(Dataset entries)
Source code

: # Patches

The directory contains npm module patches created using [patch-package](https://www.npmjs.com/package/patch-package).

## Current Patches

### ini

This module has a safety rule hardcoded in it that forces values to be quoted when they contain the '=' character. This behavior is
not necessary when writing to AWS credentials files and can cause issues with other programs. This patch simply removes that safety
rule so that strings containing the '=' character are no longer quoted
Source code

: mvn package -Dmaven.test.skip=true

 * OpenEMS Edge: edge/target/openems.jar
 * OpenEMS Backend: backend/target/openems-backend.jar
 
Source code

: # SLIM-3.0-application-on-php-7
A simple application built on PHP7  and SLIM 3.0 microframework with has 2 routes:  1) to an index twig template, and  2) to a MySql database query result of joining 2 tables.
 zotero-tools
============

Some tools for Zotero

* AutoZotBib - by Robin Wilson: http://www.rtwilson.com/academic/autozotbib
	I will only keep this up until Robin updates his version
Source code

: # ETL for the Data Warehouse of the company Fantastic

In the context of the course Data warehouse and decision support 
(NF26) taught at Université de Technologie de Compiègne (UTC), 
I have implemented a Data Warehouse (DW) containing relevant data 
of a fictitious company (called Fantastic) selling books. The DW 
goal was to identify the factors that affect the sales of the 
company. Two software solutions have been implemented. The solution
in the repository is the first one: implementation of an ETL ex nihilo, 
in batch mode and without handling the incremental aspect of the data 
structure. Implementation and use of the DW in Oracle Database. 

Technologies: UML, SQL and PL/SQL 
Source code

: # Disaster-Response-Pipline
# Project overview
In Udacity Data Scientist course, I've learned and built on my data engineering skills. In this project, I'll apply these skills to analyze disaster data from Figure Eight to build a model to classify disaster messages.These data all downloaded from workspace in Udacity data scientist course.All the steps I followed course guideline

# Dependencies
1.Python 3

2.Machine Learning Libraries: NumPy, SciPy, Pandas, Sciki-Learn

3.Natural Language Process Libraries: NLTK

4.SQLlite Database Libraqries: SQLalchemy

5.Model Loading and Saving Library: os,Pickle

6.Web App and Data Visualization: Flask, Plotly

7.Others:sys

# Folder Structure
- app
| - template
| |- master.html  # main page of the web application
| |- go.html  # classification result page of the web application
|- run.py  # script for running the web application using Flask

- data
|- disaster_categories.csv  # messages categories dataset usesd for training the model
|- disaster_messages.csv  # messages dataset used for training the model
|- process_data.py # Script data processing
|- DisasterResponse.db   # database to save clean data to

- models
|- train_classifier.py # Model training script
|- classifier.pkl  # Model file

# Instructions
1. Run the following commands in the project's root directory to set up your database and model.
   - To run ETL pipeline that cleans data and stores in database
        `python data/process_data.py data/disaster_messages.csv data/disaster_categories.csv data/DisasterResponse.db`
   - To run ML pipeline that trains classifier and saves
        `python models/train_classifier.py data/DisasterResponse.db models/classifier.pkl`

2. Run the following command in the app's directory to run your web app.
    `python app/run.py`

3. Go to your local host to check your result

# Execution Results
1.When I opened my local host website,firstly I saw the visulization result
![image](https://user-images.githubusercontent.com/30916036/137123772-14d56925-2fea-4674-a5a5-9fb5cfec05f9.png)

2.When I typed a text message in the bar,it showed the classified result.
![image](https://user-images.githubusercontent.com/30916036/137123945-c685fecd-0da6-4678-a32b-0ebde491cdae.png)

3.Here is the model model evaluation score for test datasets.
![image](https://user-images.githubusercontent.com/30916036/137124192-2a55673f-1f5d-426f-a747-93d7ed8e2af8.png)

> _Job item_:
Copy every item above word for word, keeping each line unchanged.

> _Answer box_:
Source code

: # Patches

The directory contains npm module patches created using [patch-package](https://www.npmjs.com/package/patch-package).

## Current Patches

### ini

This module has a safety rule hardcoded in it that forces values to be quoted when they contain the '=' character. This behavior is
not necessary when writing to AWS credentials files and can cause issues with other programs. This patch simply removes that safety
rule so that strings containing the '=' character are no longer quoted
Source code

: mvn package -Dmaven.test.skip=true

 * OpenEMS Edge: edge/target/openems.jar
 * OpenEMS Backend: backend/target/openems-backend.jar
 
Source code

: # SLIM-3.0-application-on-php-7
A simple application built on PHP7  and SLIM 3.0 microframework with has 2 routes:  1) to an index twig template, and  2) to a MySql database query result of joining 2 tables.
 zotero-tools
============

Some tools for Zotero

* AutoZotBib - by Robin Wilson: http://www.rtwilson.com/academic/autozotbib
	I will only keep this up until Robin updates his version
Source code

: # ETL for the Data Warehouse of the company Fantastic

In the context of the course Data warehouse and decision support 
(NF26) taught at Université de Technologie de Compiègne (UTC), 
I have implemented a Data Warehouse (DW) containing relevant data 
of a fictitious company (called Fantastic) selling books. The DW 
goal was to identify the factors that affect the sales of the 
company. Two software solutions have been implemented. The solution
in the repository is the first one: implementation of an ETL ex nihilo, 
in batch mode and without handling the incremental aspect of the data 
structure. Implementation and use of the DW in Oracle Database. 

Technologies: UML, SQL and PL/SQL 
Source code

: # Disaster-Response-Pipline
# Project overview
In Udacity Data Scientist course, I've learned and built on my data engineering skills. In this project, I'll apply these skills to analyze disaster data from Figure Eight to build a model to classify disaster messages.These data all downloaded from workspace in Udacity data scientist course.All the steps I followed course guideline

# Dependencies
1.Python 3

2.Machine Learning Libraries: NumPy, SciPy, Pandas, Sciki-Learn

3.Natural Language Process Libraries: NLTK

4.SQLlite Database Libraqries: SQLalchemy

5.Model Loading and Saving Library: os,Pickle

6.Web App and Data Visualization: Flask, Plotly

7.Others:sys

# Folder Structure
- app
| - template
| |- master.html  # main page of the web application
| |- go.html  # classification result page of the web application
|- run.py  # script for running the web application using Flask

- data
|- disaster_categories.csv  # messages categories dataset usesd for training the model
|- disaster_messages.csv  # messages dataset used for training the model
|- process_data.py # Script data processing
|- DisasterResponse.db   # database to save clean data to

- models
|- train_classifier.py # Model training script
|- classifier.pkl  # Model file

# Instructions
1. Run the following commands in the project's root directory to set up your database and model.
   - To run ETL pipeline that cleans data and stores in database
        `python data/process_data.py data/disaster_messages.csv data/disaster_categories.csv data/DisasterResponse.db`
   - To run ML pipeline that trains classifier and saves
        `python models/train_classifier.py data/DisasterResponse.db models/classifier.pkl`

2. Run the following command in the app's directory to run your web app.
    `python app/run.py`

3. Go to your local host to check your result

# Execution Results
1.When I opened my local host website,firstly I saw the visulization result
![image](https://user-images.githubusercontent.com/30916036/137123772-14d56925-2fea-4674-a5a5-9fb5cfec05f9.png)

2.When I typed a text message in the bar,it showed the classified result.
![image](https://user-images.githubusercontent.com/30916036/137123945-c685fecd-0da6-4678-a32b-0ebde491cdae.png)

3.Here is the model model evaluation score for test datasets.
![image](https://user-images.githubusercontent.com/30916036/137124192-2a55673f-1f5d-426f-a747-93d7ed8e2af8.png)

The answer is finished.